The broker noted the growth of funds dedicated to investing in farmland, with Emergent Asset Management proposing to invest some $4bn in farms in sub-Saharan Africa, where land is reportedly available for less than $200 an acre, compared with a global average of $1,350 per acre.
The area also being targeted by private equity group Silverlands, which is seeking $300m for its scheme, while Dubai-based peer Pharos Miro has already raised $350m to invest in Africa and Black Sea states.
Growing share
However, land was not the only way for investors to ride the industry's rising tide, with the agriculture sector likely to account for a greater chunk of stockmarket values as its growing importance raises its economic contribution.

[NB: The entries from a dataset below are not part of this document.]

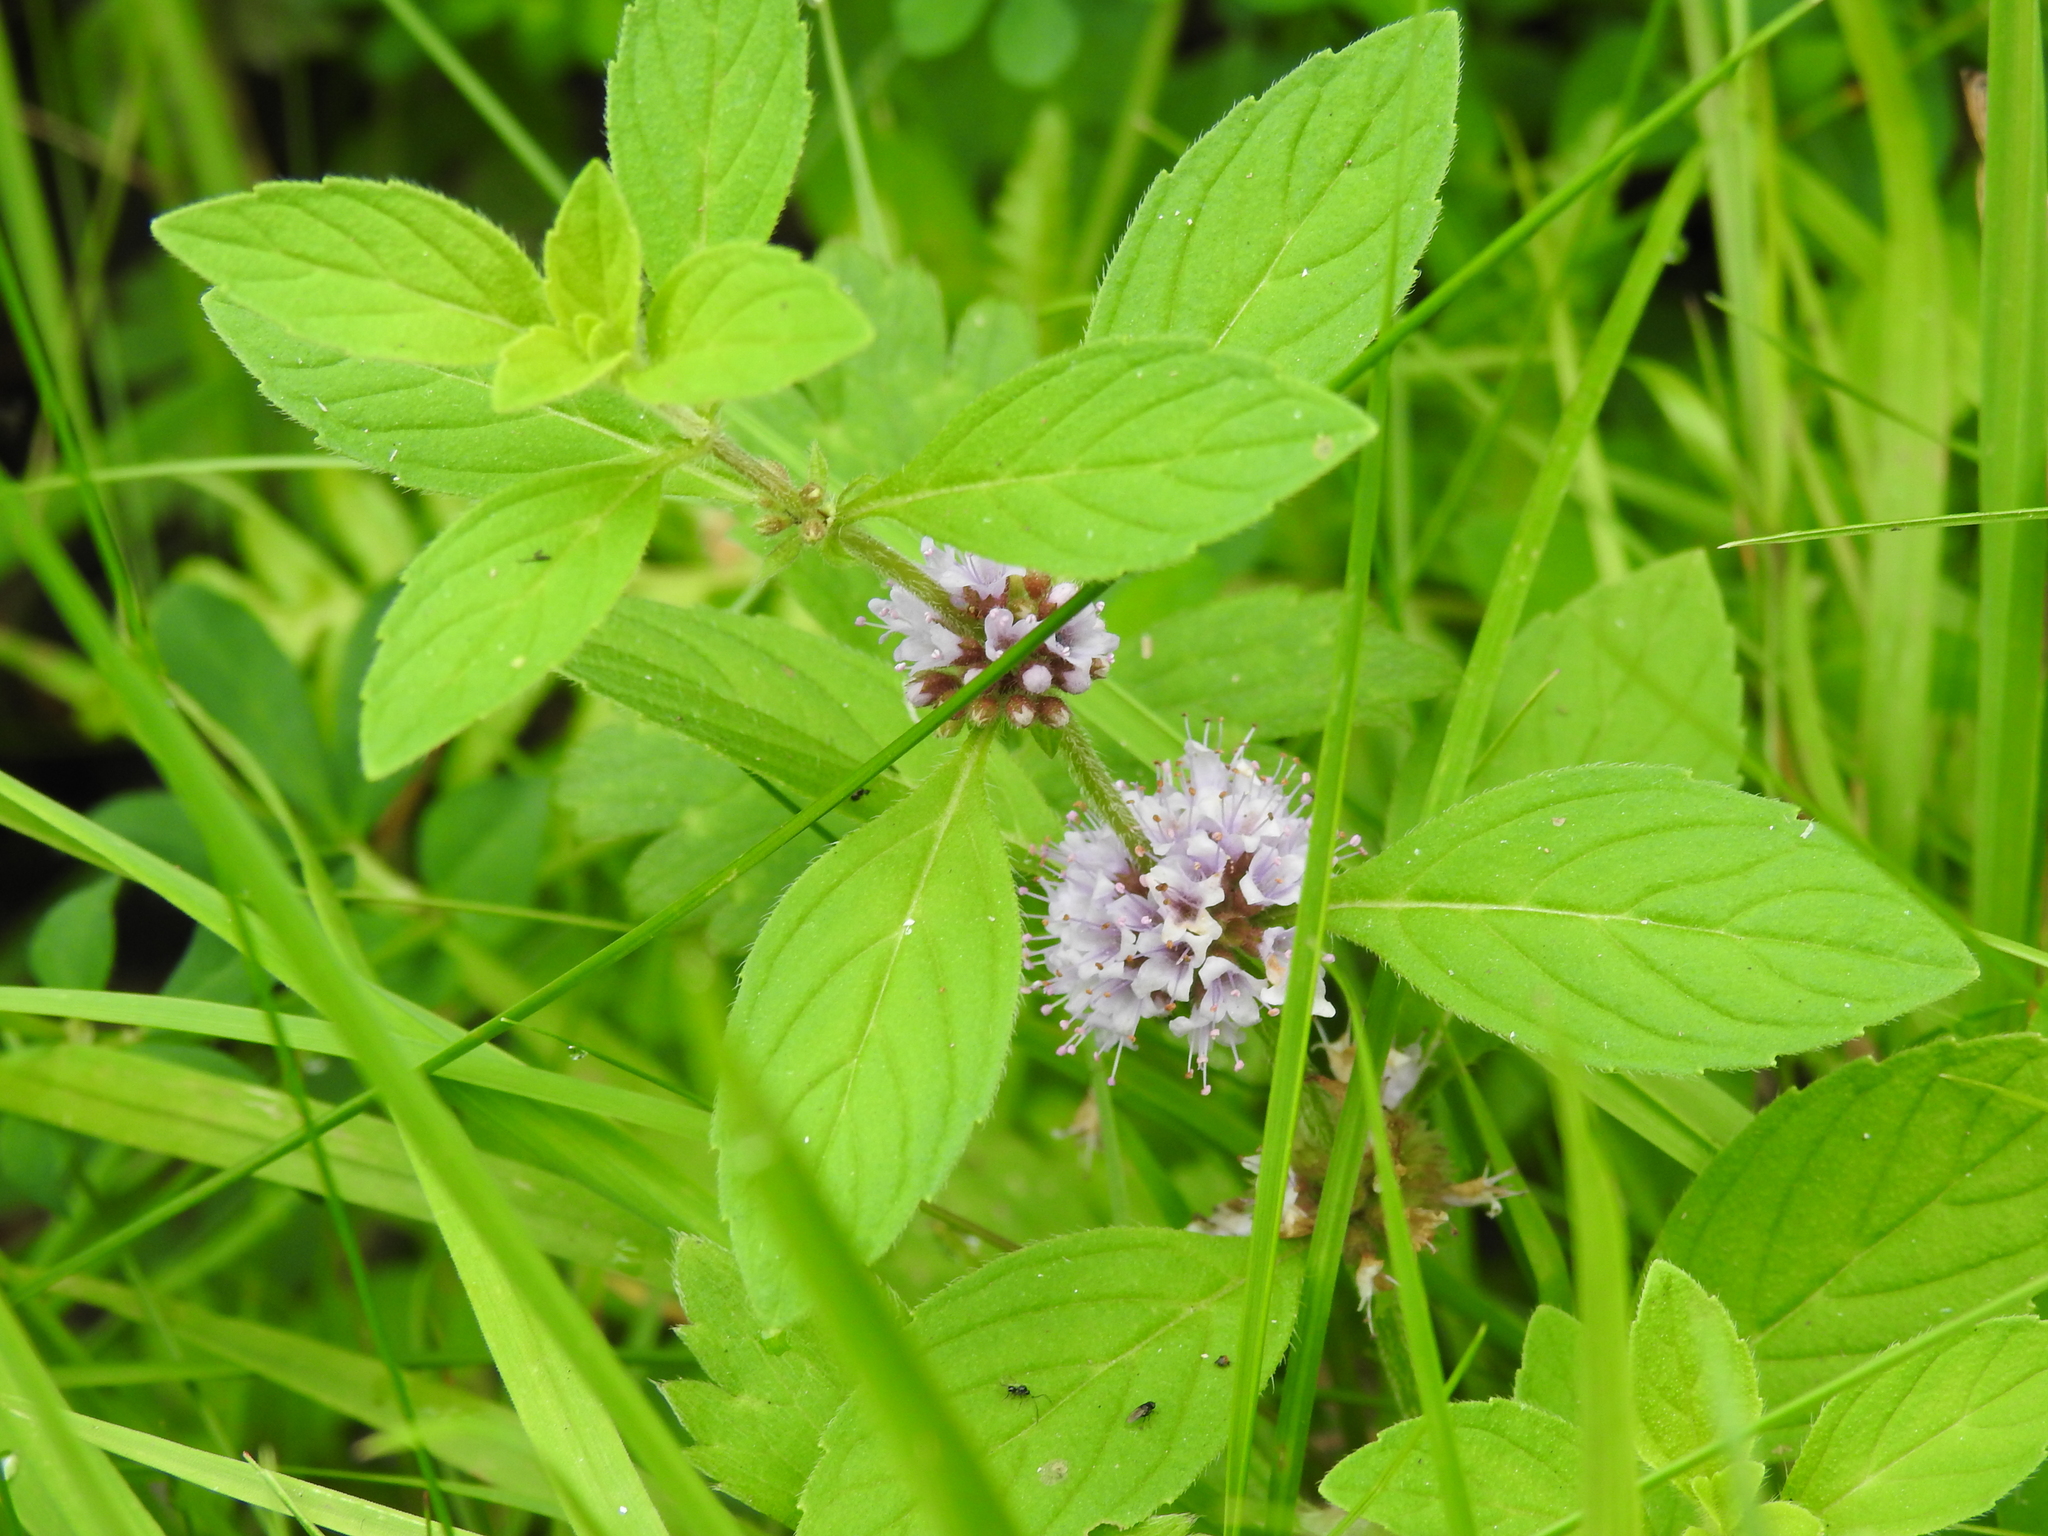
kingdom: Plantae
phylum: Tracheophyta
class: Magnoliopsida
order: Lamiales
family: Lamiaceae
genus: Mentha
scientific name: Mentha arvensis
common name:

Agriculture accounts for 2% or less of economic output in most developed countries.
"But the outlook for these companies to increase their share of domestic and global GDP is significant, as the world grapples with the need to increase food production," Mr Hawkins said.
"This suggests a strong basis for a rerating of agriculture-related investments and assets."
Broader beneficiaries
Besides direct farm operators, the sector's increasing importance would benefit companies providing services and supplies.
"The next phase… will be for investors to focus on the value-adding scientific, infrastructure and management assets needed to generate the extra productivity required from… arable land," Mr Hawkins said.
Genus, the genetic group, and seeds and sprays giants Monsanto and Syngenta were "already proven models".
"We will focus on soil science, water management, land management, plant and animal genetics, crop handling technologies and environmental management."